##### INPUT #####
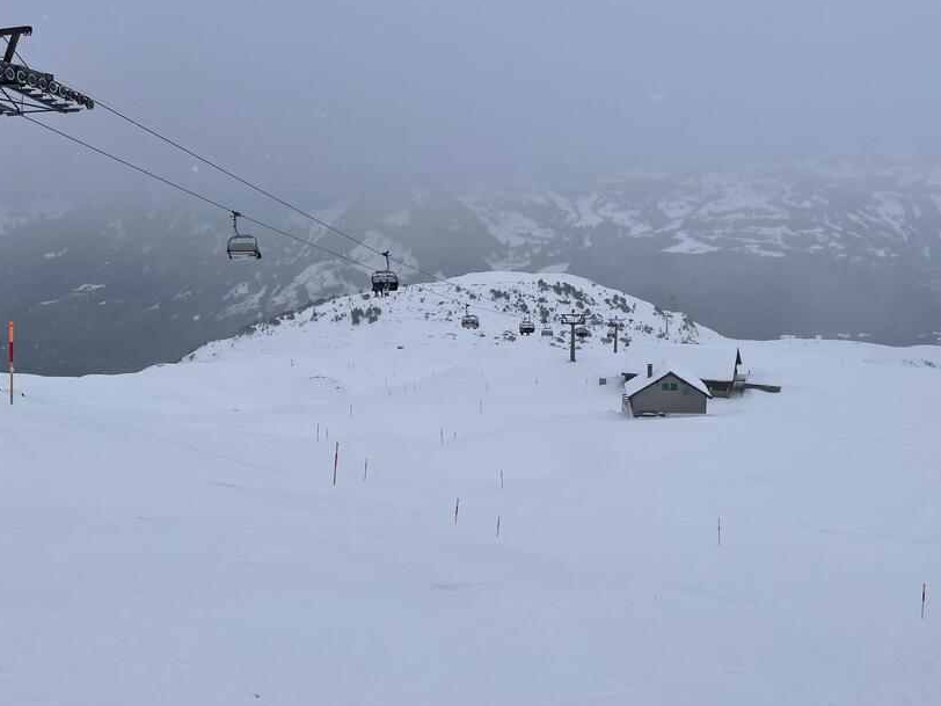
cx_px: 387
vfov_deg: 42.9
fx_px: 897
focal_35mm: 33
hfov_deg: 55.0
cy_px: 361
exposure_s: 1/2817
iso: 32
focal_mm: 4.2
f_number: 1.6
#####
**TASK STATEMENT:** Would you print the line containing "focal_35mm: 33" and every line after it up to the end of the listing above, exactly, and nothing else?

**ANSWER TO THE PROBLEM:**
focal_35mm: 33
hfov_deg: 55.0
cy_px: 361
exposure_s: 1/2817
iso: 32
focal_mm: 4.2
f_number: 1.6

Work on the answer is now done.